Apple, for example, recently released their most expensive iPhone ever, the iPhone X, at a staggering price of $1,500!
But, they also released the lesser expensive iPhone 8 and iPhone 8 Plus, ranging from $900 - $1,200. They even go a step further and offer additional price tiers within each product category, but the strategy remains the same.
Some people will always opt for the most expensive option, but for the majority of consumers the sticker shock of $1,500 makes the $900 model look like a deal!
Let’s do the math, using iPhone as an example and assuming 100 total sales in each scenario:
As you can see, the use of tiered pricing increased the average income per sale, producing an additional $12,000, or nearly 14% to the bottom line!
As we’ve learned, the bulk of customers will likely go with the least expensive option, but it’s the existence of higher-priced tiers that justify the act of making a purchase in the first place.
In the consumer's mind, $900 looks like a deal compared to $1,500, and although we anchor our pricing model on the highest tier, the strategy and focus is to get more overall customers into the lowest tier. The gravy on top is those who want the biggest and best option and opt for the $1,500 model.
Finally, by offering multiple price levels that cater to various customer groups, Apple doesn’t have to compete with its competitors on price (something I discuss in-depth in Want to Increase Sales? Start Doing These Three Things).
3) Get paid multiple times
The final piece of the pricing puzzle is to avoid getting paid only once (if you can). What I’m referring to is some type of subscription or membership program.

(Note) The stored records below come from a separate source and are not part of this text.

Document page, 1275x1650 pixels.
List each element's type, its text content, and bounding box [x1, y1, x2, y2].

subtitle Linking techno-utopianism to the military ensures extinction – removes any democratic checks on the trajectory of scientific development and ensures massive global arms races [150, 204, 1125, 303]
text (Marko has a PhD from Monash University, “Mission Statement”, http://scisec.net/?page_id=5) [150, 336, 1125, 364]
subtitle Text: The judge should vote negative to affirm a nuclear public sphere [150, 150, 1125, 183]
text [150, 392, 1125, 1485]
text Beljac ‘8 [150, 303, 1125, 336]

Why get paid a single time when you can get paid on a recurring basis from the same customer?
Providing a regularly delivered product or service coupled with a recurring revenue model will almost always generate far more income over time than a single-sale product.
Recurring revenue also provides peace of mind by allowing you to estimate future revenue, which in turn gives you more capital to develop new products or make investments into your business without worrying about your next sale.
Lastly, the recurring revenue model is incredibly easy to scale and optimize, which means monumental gains to your revenue goals.
For example, assuming you have 100 customers each paying $10/month, there are two factors you can now tweak that will result in massive revenue gains: the number of subscribers, AND the monthly price.
Getting more subscribers is self-explanatory, but increasing your monthly price can grow revenue exponentially – (increase price across the board, or by grandfathering-in higher rates with new customers).
Let’s do the math for each scenario, assuming we start the year with 100 existing customers and acquire 100 new customers throughout the year:
As you can see, focusing on customer acquisition AND pricing can drastically increase overall revenue.
In the beginning, you might keep your prices steady, but as your business grows and you begin offering more value to your customers, don’t be afraid to raise your rates accordingly.
With tiered pricing, you must also focus on moving customers up the ladder from the lower tiers. Remember, the anchor price is simply meant to get customers in the door at the lowest possible price. Once they're in, however, the real work begins.
As your relationship with each customer grows it will get easier to move them up the ladder, gaining an increased share of their budget (i.e. up-selling existing customers).
Key Takeaway: It's crucial to ensure customers understand the value that you help create, whether you’re saving them money, time, solving their problems, or delivering results. Everything has a value, but not everyone realizes it until someone points it out.
Break down client goals into measurable performance indicators so that you can quantify results and set targets for success.
Start small. As you get better at quantifying your value you’ll feel more comfortable raising your prices.
Don’t be afraid to experiment with various price tiers and benefits; trial and error is the only way to find the optimal balance.